::: Исходный фрагмент :::

Распад привычного уклада жизни подрывал традиционные институты социализации — учреждения образования и культуры. Повсеместно закрывались школы из-за нехватки средств и учителей, деревня вернулась к обучению «на слово» и «на слух». Утратила «качества укротителя архаической массы» православная церковь. Крушение социальных связей приводило и к инверсии ценностей — возрождались языческие и архаические начала в культуре. Ворожейки, колдуны, знахари наполнили деревни и села. Кроме того, под напором советской пропаганды, традиционный российский религиозный дуализм, как отмечает Н.Н. Козлова [Козлова 1996: 101—102], пополнился новыми верами (в природу, прогресс и т.д.) и превратился в разноверие.
Заметим, что архаизация отношений и взглядов стала признаком не только послереволюционного периода, но и последу-
ющей эпохи социалистического строительства. По мнению Л. Холмса [Холмс 1993: 96—97], в советском обществе 1930-х гг. также происходила «деурбанизация» культуры, образования и общественного поведения, вызванная массовыми переселениями сельчан в города.

::: Представленные данные :::

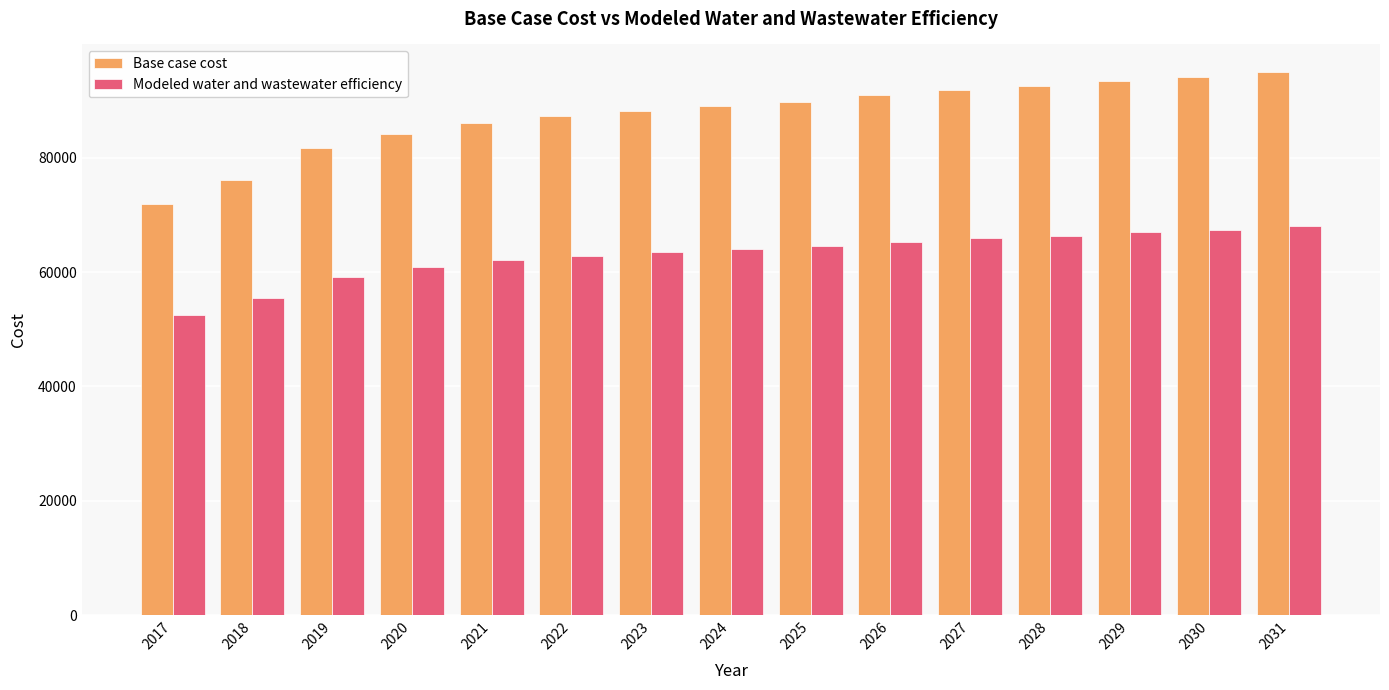

Rank the series at 2029 from lowest to highest value.

Modeled water and wastewater efficiency, Base case cost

:::

Задание
Перепишите часть фрагмента о распаде деревенского уклада, начиная со слов «Распад привычного уклада» и заканчивая словами «превратился в разноверие.». Слово «знахари» замените на «целители».

Ответ к заданию
Распад привычного уклада жизни подрывал традиционные институты социализации — учреждения образования и культуры. Повсеместно закрывались школы из-за нехватки средств и учителей, деревня вернулась к обучению «на слово» и «на слух». Утратила «качества укротителя архаической массы» православная церковь. Крушение социальных связей приводило и к инверсии ценностей — возрождались языческие и архаические начала в культуре. Ворожейки, колдуны, целители наполнили деревни и села. Кроме того, под напором советской пропаганды, традиционный российский религиозный дуализм, как отмечает Н.Н. Козлова [Козлова 1996: 101—102], пополнился новыми верами (в природу, прогресс и т.д.) и превратился в разноверие.